Natalie Cole's entrance in a flowing gown drew cheers, whistles and applause. There was an audible crowd sigh when the screens lit up with her father, Nat King Cole's image, and in a marvel of technical production, the orchestra and Natalie played live and in sync with Nat's beloved voice on recording, a father-daughter duet of Unforgettable. The screen flashed photos of Natalie as a child, in her father's arms as a baby, at her own microphone as she grew. It was hard to know which to watch, the screen or the stage.
Mr. Marsalis returned for some of Ms.
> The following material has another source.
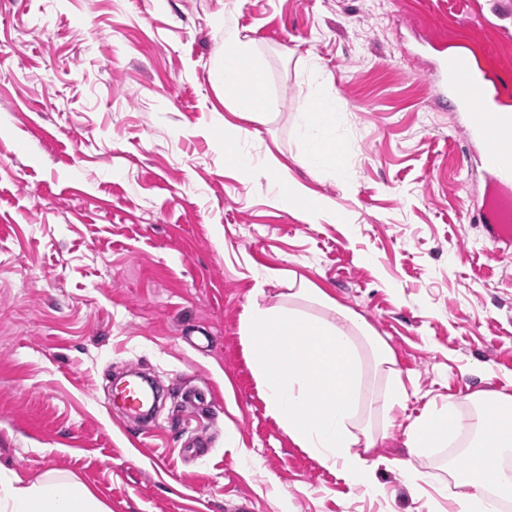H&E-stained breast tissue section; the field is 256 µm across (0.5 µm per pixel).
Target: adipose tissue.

Cole's set, and for the performance that Mr. Lockhart had been promising, the special guests. Kate Taylor, Carly Simon and Ms. Taylor's daughter Liz Witham joined in harmony for the Patti Page favorite Old Cape Cod. As they trilled the chill-out lyrics, "If you spend an evening, you'll want to stay, Watching the moonlight on Cape Cod Bay, You're sure to fall in love with old Cape Cod," the words were especially apt.
At last the stage lights, maneuvered from huge scaffolding platforms at the side of the park, turned on the red, white and blue. The American flag unfurled on stage and the band struck up Sousa's Stars and Stripes Forever, a salute to a perfect evening.
Festival organizers said that more than 4,000 people attended; proceeds from the event for the Martha's Vineyard Hospital had yet to be tallied.